INGREDIENTS
- 1 Package Square Wonton Wrappers
For the Filling:
- - 1 lb ground beef
- - 1 large onion, finely minced
- - 3 garlic cloves, minced
- - 2 tsp Spice Tree Organics Damascus Kofta Blend
- - 1 tsp Spice Tree Organics Istanbuli Kofta Blend
- - 2 Tbsp olive oil
For the Tomato Sauce:
- - 1/2 cup yellow split peas
- - 1 medium onion, chopped finely
- - 1 garlic clove, minced
- - 1 14 oz can Tomato Sauce
- - 1/2 cup water
- 2 tbsp olive oil
For the Yogurt Sauce:
- - 1.5 cup full-fat yogurt
- - 2 tsp grated garlic
- - 2 tsp dried mint
Method:
In a skillet, saute the onions in the olive oil until softened- about 5 minutes. Add in the minced garlic and cook for two minutes. Add in the ground beef, the Spice Tree Organics Damascus Kofta and Istanbuli Kofta blends, salt and pepper to taste. Cook and brown for 5-8 minutes, until the meat is broken up and cooked through.

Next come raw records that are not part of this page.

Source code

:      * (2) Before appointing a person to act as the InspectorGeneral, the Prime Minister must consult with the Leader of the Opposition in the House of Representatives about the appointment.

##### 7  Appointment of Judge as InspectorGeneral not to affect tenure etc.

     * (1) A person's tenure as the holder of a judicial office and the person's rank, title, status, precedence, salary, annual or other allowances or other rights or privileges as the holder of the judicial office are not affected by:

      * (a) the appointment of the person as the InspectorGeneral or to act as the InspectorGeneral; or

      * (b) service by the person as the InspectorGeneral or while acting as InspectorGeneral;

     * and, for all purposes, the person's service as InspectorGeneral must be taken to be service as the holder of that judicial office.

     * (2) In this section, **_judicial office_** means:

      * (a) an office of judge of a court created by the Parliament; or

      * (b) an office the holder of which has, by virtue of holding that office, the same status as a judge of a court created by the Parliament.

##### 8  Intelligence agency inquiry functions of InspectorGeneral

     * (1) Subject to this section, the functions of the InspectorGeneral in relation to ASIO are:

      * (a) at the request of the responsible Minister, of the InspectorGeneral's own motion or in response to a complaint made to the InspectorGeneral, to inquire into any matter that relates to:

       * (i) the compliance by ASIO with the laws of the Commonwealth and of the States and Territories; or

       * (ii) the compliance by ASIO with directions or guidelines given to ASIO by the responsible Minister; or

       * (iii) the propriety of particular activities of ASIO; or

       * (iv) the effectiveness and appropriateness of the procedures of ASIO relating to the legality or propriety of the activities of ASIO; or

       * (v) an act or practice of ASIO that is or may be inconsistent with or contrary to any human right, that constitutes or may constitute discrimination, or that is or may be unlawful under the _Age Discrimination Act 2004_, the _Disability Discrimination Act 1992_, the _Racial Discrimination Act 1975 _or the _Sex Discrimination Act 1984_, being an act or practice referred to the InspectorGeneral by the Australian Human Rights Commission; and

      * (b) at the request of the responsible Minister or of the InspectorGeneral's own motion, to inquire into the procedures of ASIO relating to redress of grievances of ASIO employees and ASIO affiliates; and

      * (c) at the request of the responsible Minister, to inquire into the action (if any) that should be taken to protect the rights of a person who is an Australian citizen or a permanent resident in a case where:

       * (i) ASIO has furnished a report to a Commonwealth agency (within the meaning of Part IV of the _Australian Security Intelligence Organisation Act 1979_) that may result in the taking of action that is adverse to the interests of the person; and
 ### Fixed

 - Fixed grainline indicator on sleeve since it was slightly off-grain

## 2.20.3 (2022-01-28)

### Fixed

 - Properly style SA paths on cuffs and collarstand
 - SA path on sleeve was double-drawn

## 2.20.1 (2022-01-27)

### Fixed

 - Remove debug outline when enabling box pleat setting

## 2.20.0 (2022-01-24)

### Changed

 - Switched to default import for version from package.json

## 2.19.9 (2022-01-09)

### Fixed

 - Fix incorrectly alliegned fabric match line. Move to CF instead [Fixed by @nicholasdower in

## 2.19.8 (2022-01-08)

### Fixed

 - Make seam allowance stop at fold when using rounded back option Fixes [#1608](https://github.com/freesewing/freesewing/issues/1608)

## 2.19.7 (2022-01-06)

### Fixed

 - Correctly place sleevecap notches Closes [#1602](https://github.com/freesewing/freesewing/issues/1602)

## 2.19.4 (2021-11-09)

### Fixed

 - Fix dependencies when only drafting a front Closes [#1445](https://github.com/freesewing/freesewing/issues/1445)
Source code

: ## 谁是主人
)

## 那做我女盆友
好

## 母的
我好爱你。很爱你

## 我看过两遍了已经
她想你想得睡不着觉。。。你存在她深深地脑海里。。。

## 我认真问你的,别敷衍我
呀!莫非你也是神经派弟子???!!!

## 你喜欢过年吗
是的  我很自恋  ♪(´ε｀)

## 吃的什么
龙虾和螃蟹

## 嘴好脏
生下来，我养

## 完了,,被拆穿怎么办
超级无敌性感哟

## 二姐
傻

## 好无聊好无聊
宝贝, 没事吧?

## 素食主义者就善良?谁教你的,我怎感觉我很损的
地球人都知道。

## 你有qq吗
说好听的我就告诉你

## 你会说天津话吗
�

In a small sauce pan, add the yellow split peas and cover them with water. Bring to a boil and simmer on low-medium heat until they are cooked through.
In a second skillet, heat the olive oil and add the chopped onion. Cook for 5 minutes, or until softened. Add in the minced garlic and cook for an additional two minutes. Add in the tomato sauce, water, and the yellow split peas. Mix to distribute everything evenly, season with salt and pepper, and cook on medium heat, stirring occasionally, for 20 minutes, or until the sauce is slightly thickened.
To assemble the Mantu, have a bowl of water ready at the table, along with your wonton wrappers and your meat filling. Take one square wrapper and moisten the perimeter with water. Add a teaspoon of filling to the center. Fold into your preferred dumpling shape. Here, I brought the bottom of the wrapper up to the top and pinched the sides as if making a boat shape. The center filling of meat was left visible, then I brought one side of the wrapper over to the other as though folding it in half, and pinched it shut.
Place the mantu onto a greased steamer. When the steamer is full, set it over a pot of boiling water, and cover it. Cook the mantu for 20 minutes.
To assemble the dish, remove the cooled mantu from the steamer one by one, and arrange them on a platter. Drizzle the tomato sauce over them, followed by the yogurt sauce. Sprinkle extra dried mint over, if desired. Enjoy!